Petra Vaelma

Personal information
- Full name: Petra Pauliina Vaelma
- Date of birth: 11 May 1982 (age 43)
- Place of birth: Turku, Finland
- Height: 1.71 m (5 ft 7 in)
- Position: Defender

Senior career*
- Years: Team / Apps / (Gls)
- TPS
- Pyrkivä
- 2001–2006: Pietarsaari
- 2006: Bälinge
- 2007: Eskilstuna
- 2008: Umeå Södra / 21 / (0)
- 2009–2013: Klepp

International career
- 1999–2011: Finland / 93 / (0)

= Petra Vaelma =

Finnish footballer (born 1982)

Petra Pauliina Vaelma (born 11 May 1982) is a Finnish former football defender who most recently played for Klepp IL of the Norwegian Toppserien.

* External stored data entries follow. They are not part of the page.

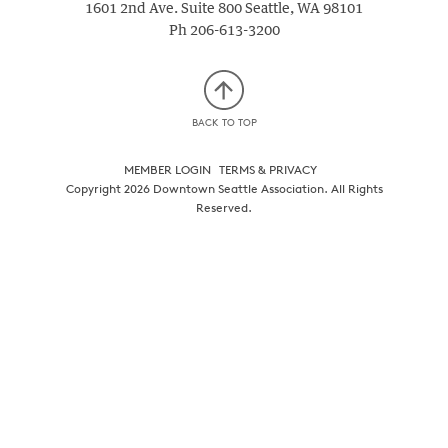
1601 2nd Ave. Suite 800
Seattle
,
WA
98101
Ph
206-613-3200
BACK TO TOP
MEMBER LOGIN
TERMS & PRIVACY
Copyright 2026 Downtown Seattle Association. All Rights
Reserved.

She previously played for United Pietarsaari in the Naisten Liiga, and Bälinge IF and Umeå Södra in the Swedish Damallsvenskan, also playing in the UEFA Women's Champions League with United Pietarsaari.

Since 1998 she was a member of the Finnish national team, playing in the 2005 and 2009 editions of the European Championships.

Vaelma retired from football after the 2013 season, but remained in Stavanger to work in a hotel.